When you have to be careful bending, the thing you need, of course, is always in the bottom cupboard. Ingredients. Trays. Bowls. All slightly lower than is ideal when your back is in open rebellion.

There’s also the ongoing rotator cuff problem in my left shoulder and my “chocolatier’s elbow”, both of which flare up when I’m busy and working long hours. Tapping out moulds full of heavy chocolate, over and over again. The double enrobing (darling) - hundreds of times. And the aforementioned heavy lifting.

It is repetitive. It is physical.

By the time I finally close for Christmas, my hands need buckets of hand cream. I have burns from hot sugar; blisters from scooping truffles; broken nails. And fingertips worn so smooth from endless cleaning and washing up that my phone refuses to recognise me. Apparently I cease to exist in biometric form sometime around early December.

It turns out that floating about making “pretty little treats” is surprisingly hard on the body.

Put that in your reel.

“Price Tag…..”

A marketing professional once told me that my prices weren’t high enough to be aspirational - that if I charged more, I might attract customers with deeper pockets. That higher prices would better reflect the labour involved. And logically, I understood that.

I could spend extra hours spraying cocoa butter patterns with a spray gun, airbrushing dramatic finishes, adding intricate decorative layers - after all, I do it on my chocolate shoes - but the price would have to rise accordingly. When a single batch of something makes two boxes, there isn’t much room to hide labour inside volume. Handmade is physical, skilled and time-consuming. The artistry is there. It’s just not always airbrushed.

Here is the quiet truth:

One batch of Turkish Delight makes two boxes. One batch of fondant makes two boxes. A mould makes 24 chocolates. Or 3 chocolate bars. A morning of work might produce something that will be eaten in an evening.

There is no factory line. No conveyor belt. No industrial output. Just time. And hands. And repetition.

I look at glossy boutiques and immaculate displays with eye-watering price tags, and a small voice says, “They’re the real luxury.
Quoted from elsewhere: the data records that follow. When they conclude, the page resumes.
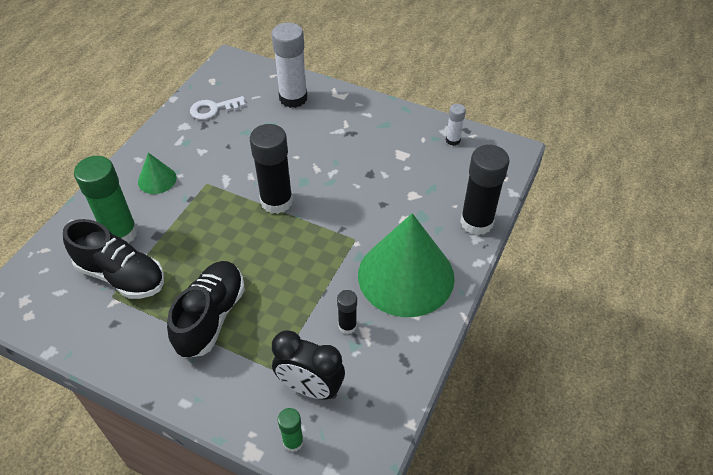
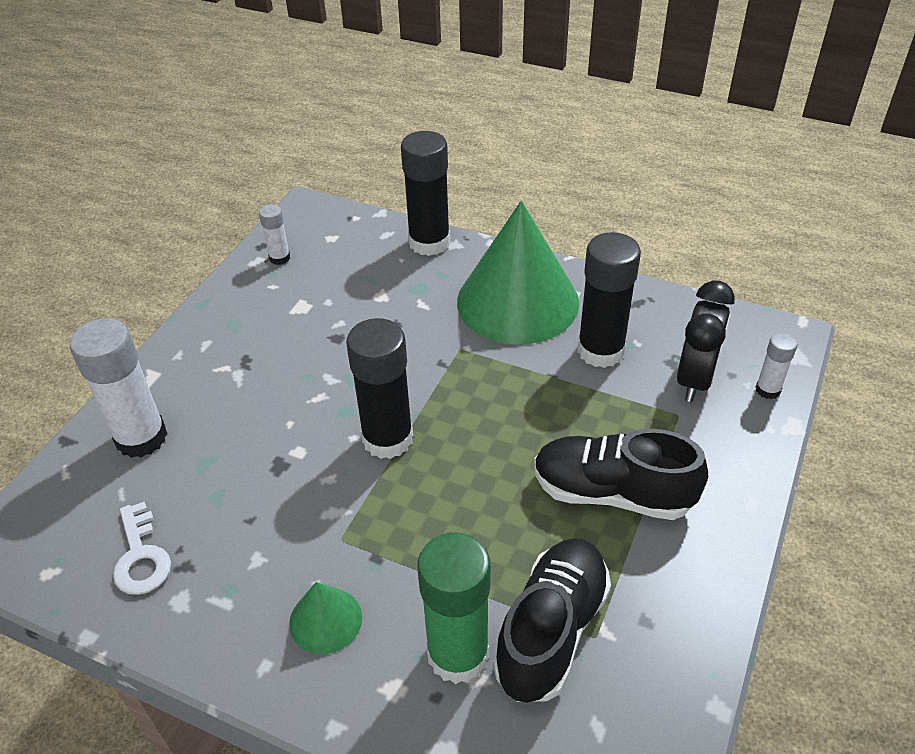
camera: 90 degrees left, 5 degrees down
green glue stick [278,408,304,452] -> white glue stick [756,333,797,399]
black glue stick [337,290,357,334] -> black glue stick [577,232,641,368], size x2.00

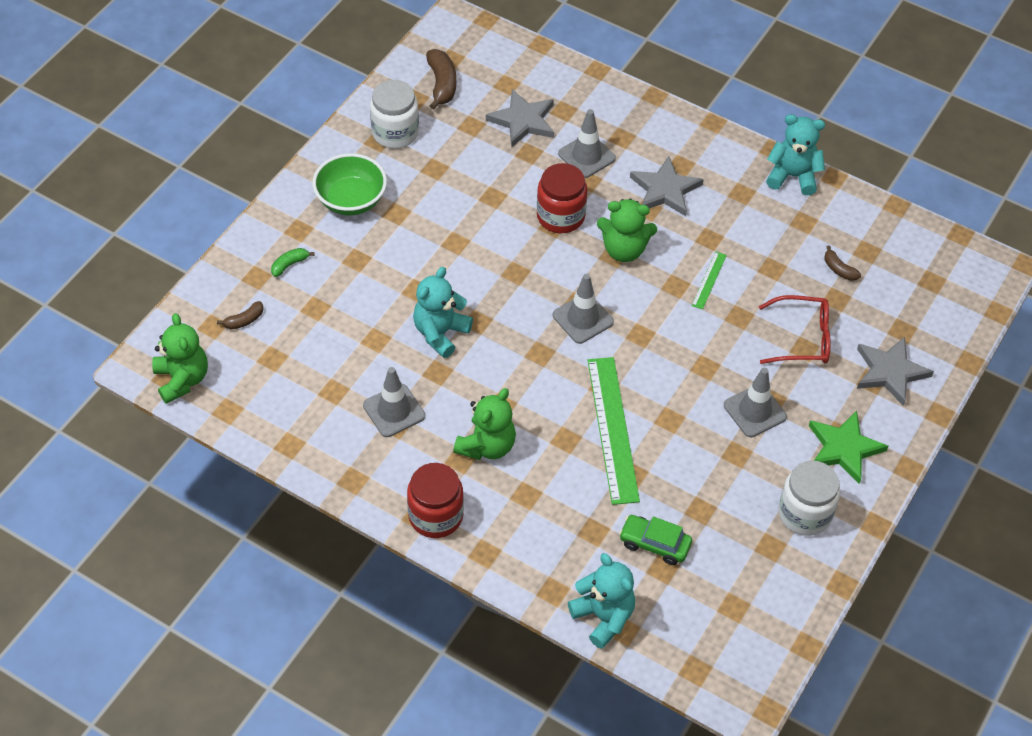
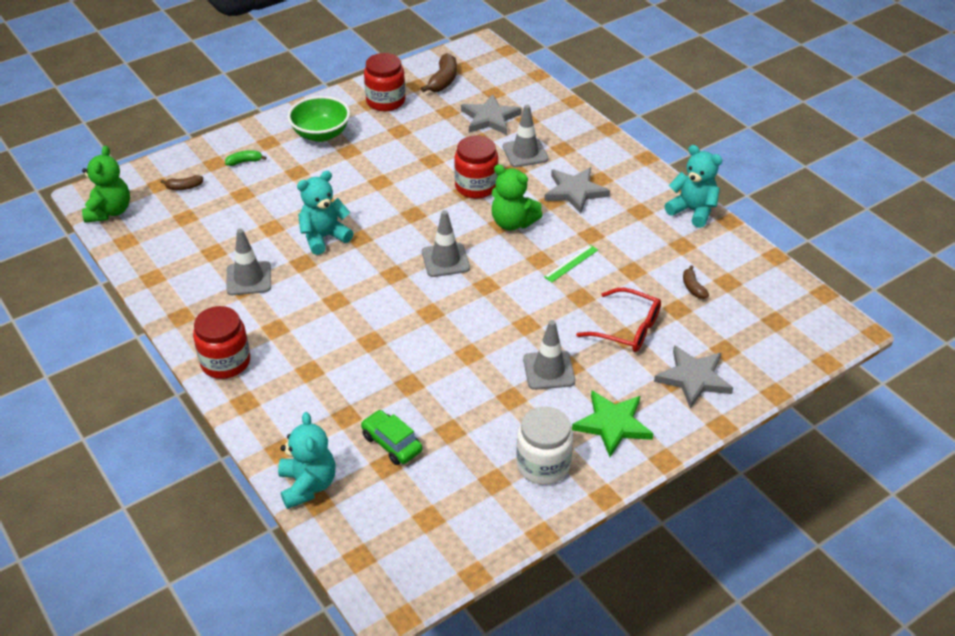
camera: 25 degrees right, 10 degrees down
white jar [370,80,419,149] -> red jar [364,53,405,111]
green teddy bear [453,388,516,460] -> none
green ruler [587,357,640,505] -> none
You’re just… not as good as them.”

Rationally, I know that voice is wrong. I know the hours and I know the care. I know that handmade doesn’t mean lesser - it means personal. Perhaps I need to keep reminding myself that luxury isn’t just about polish. My chocolates taste just as good, even if they don’t have a perfectly airbrushed finish - and you, my lovely customers, keep telling me so.

For now, I choose to focus on flavour, texture, and quality - offering something handmade, beautiful and (I hope) delicious at a price that still feels accessible.

 

“It’s A Kind Of Magic…..”

“Why do you keep doing it?” I hear you ask.
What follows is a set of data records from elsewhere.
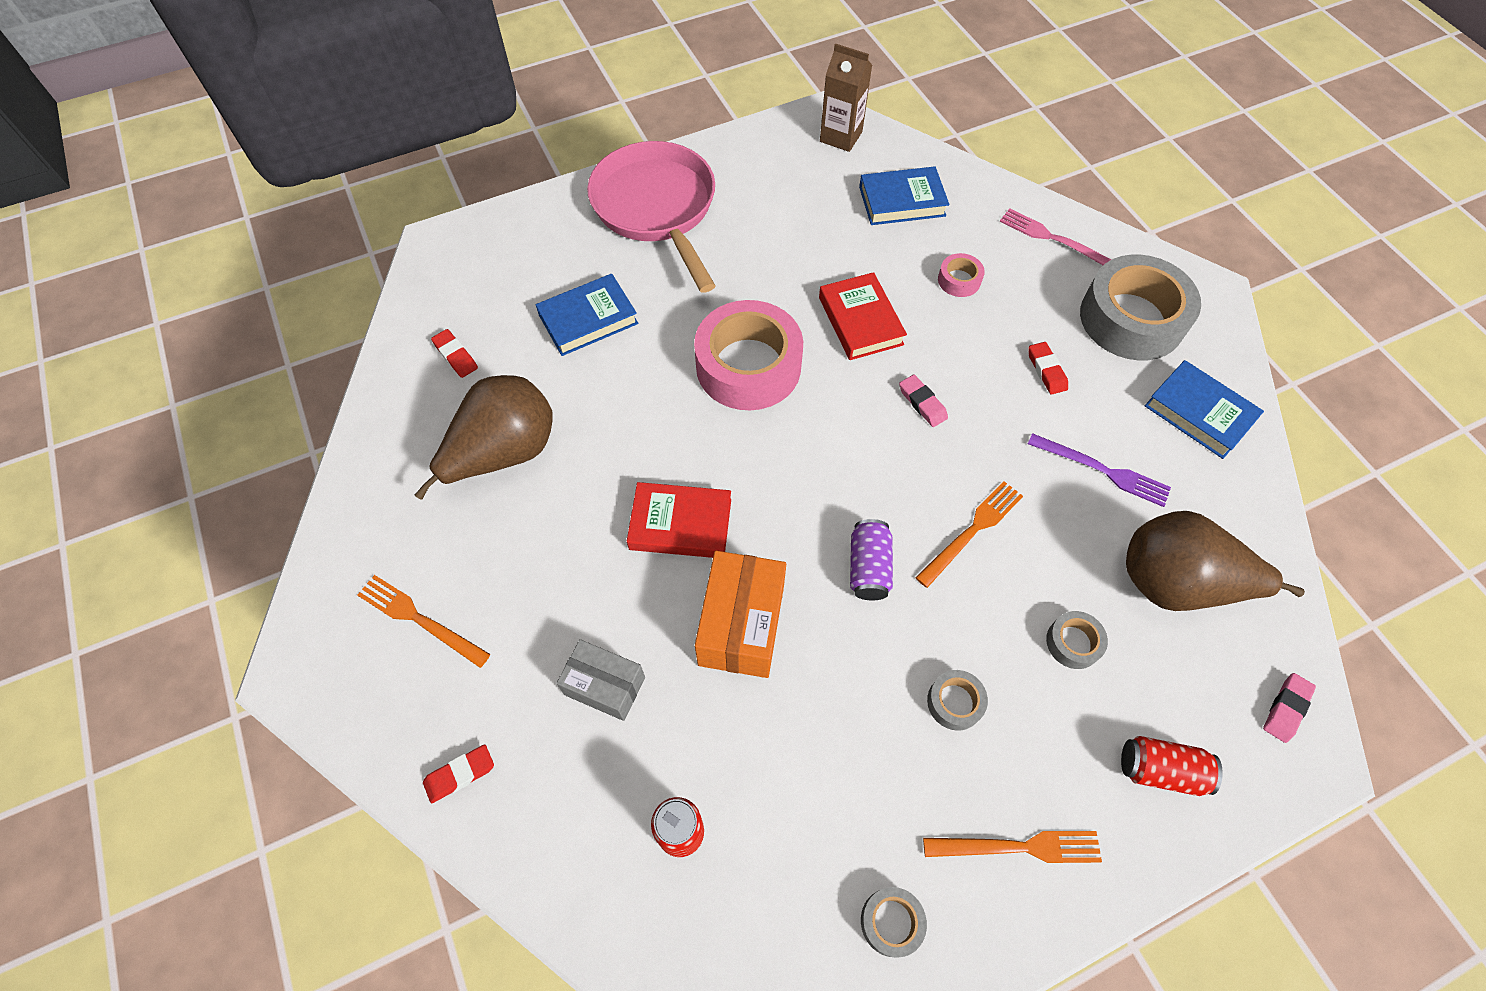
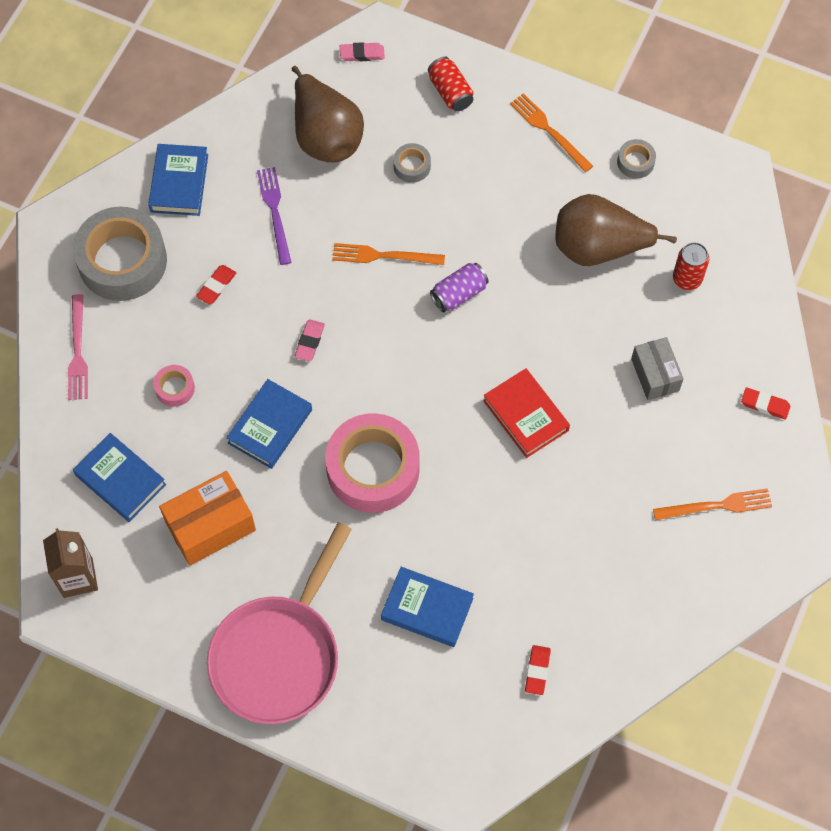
camera: 130 degrees left, 5 degrees up
orange fork [357,575,491,668] -> orange fork turned 90 degrees counterclockwise [653,488,772,520]
brown pear [415,375,553,500] -> brown pear moved to [555,194,677,266]
orange box [695,551,786,678] -> orange box moved to [159,471,256,566]
red book [819,272,907,360] -> blue book [226,379,312,469]
grey tape [927,670,988,731] -> none

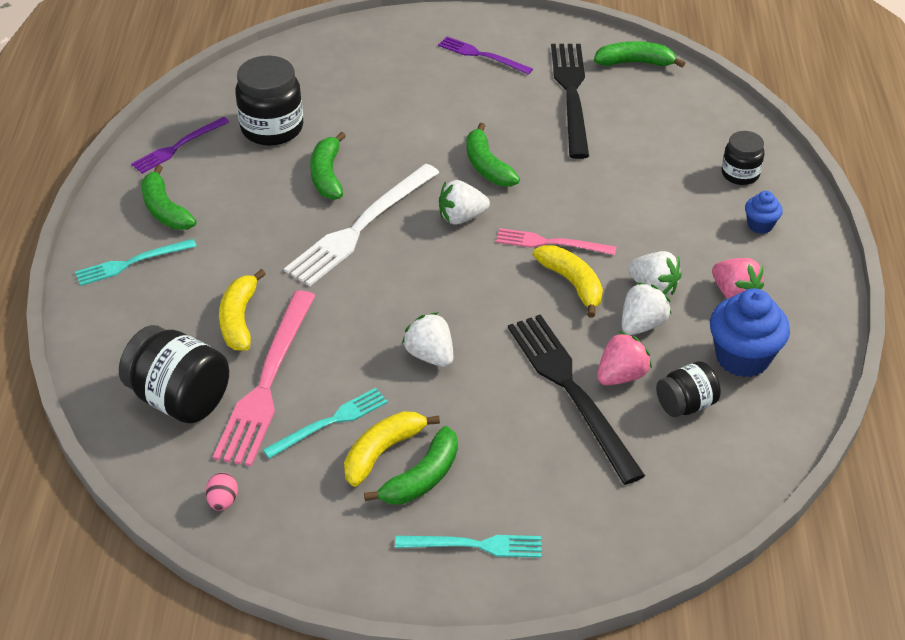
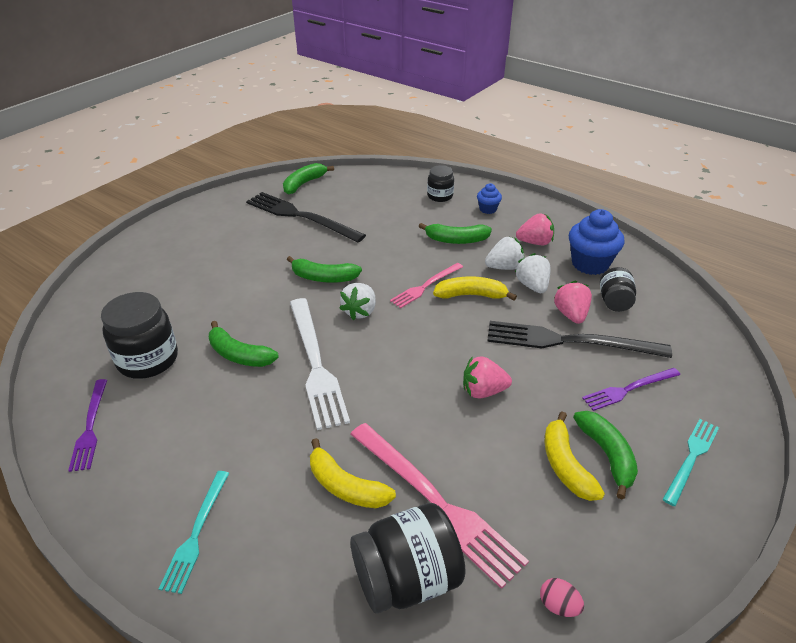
camera: 55 degrees left, 5 degrees down
green banana [141,165,197,230] -> green banana moved to [419,223,492,244]
turquoise fork [263,388,388,459] -> none
white strawberry [402,312,453,367] -> pink strawberry [463,356,512,399]
purple fork [438,36,533,75] -> purple fork moved to [582,368,680,411]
Because something I stirred before sunrise ends up on someone’s Christmas table. Something I enrobed at 7am is opened in a warm kitchen, passed around after a big meal, or tucked into a gift bag with a note that makes someone smile.

The reels show the pretty parts.

The reality is hotter, heavier, stickier — and occasionally orthopaedic.

And yet….

Despite early alarms and the cat’s disdain. Despite the 15 kilogram deliveries and

ribbons that refuse to behave. Despite the aches and pains. Despite the increased expenditure on handcream in January. Tomorrow there will be more chocolate to temper, more fondant to stir… and, inevitably, more truffle mathematics.

Because there is something profoundly satisfying about making something properly, with the best ingredients. Slowly, by hand and with care.

(Especially when you do it surrounded by heavenly smells.)

It’s the small moments - the glossy shine on a perfectly made ganache; the fondant that’s the perfect texture; the Turkish Delight trembling before it’s cut and dusted in powdered sugar; that small intake of breath when a box is opened; the customers who come back year after year; the review that says, “These are the best chocolates I’ve ever tasted.”

The work is hard. The hours are long. The yields are small.

The financial rewards are…… modest.

But it is real.

It is personal.

And it is entirely, utterly worth it.